- What you are asked to do -
A word-for-word copy of the line containing "zahrnuje výsledky testů precognice, kde" and every following line to the end of the data below is all the answer should hold.

- Extracted records -
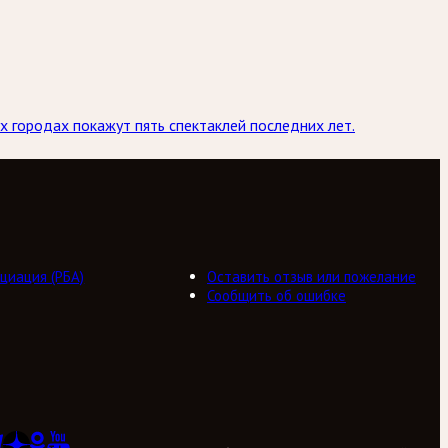
х городах покажут пять спектаклей последних лет.
циация (РБА)
Оставить отзыв или пожелание
Сообщить об ошибке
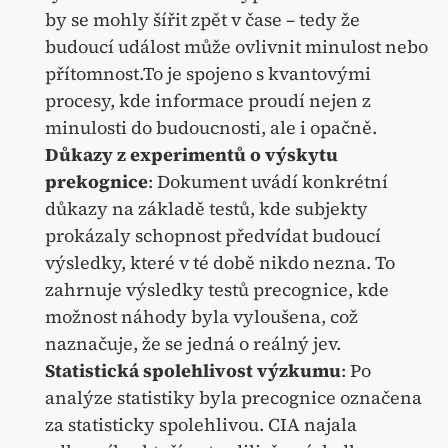
by se mohly šířit zpět v čase – tedy že
budoucí událost může ovlivnit minulost nebo
přítomnost.To je spojeno s kvantovými
procesy, kde informace proudí nejen z
minulosti do budoucnosti, ale i opačně.
Důkazy z experimentů o výskytu
prekognice
: Dokument uvádí konkrétní
důkazy na základě testů, kde subjekty
prokázaly schopnost předvídat budoucí
výsledky, které v té době nikdo nezna. To
zahrnuje výsledky testů precognice, kde
možnost náhody byla vyloušena, což
naznačuje, že se jedná o reálný jev.
Statistická spolehlivost výzkumu
: Po
analýze statistiky byla precognice označena
za statisticky spolehlivou. CIA najala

- The answer -
zahrnuje výsledky testů precognice, kde
možnost náhody byla vyloušena, což
naznačuje, že se jedná o reálný jev.
Statistická spolehlivost výzkumu
: Po
analýze statistiky byla precognice označena
za statisticky spolehlivou. CIA najala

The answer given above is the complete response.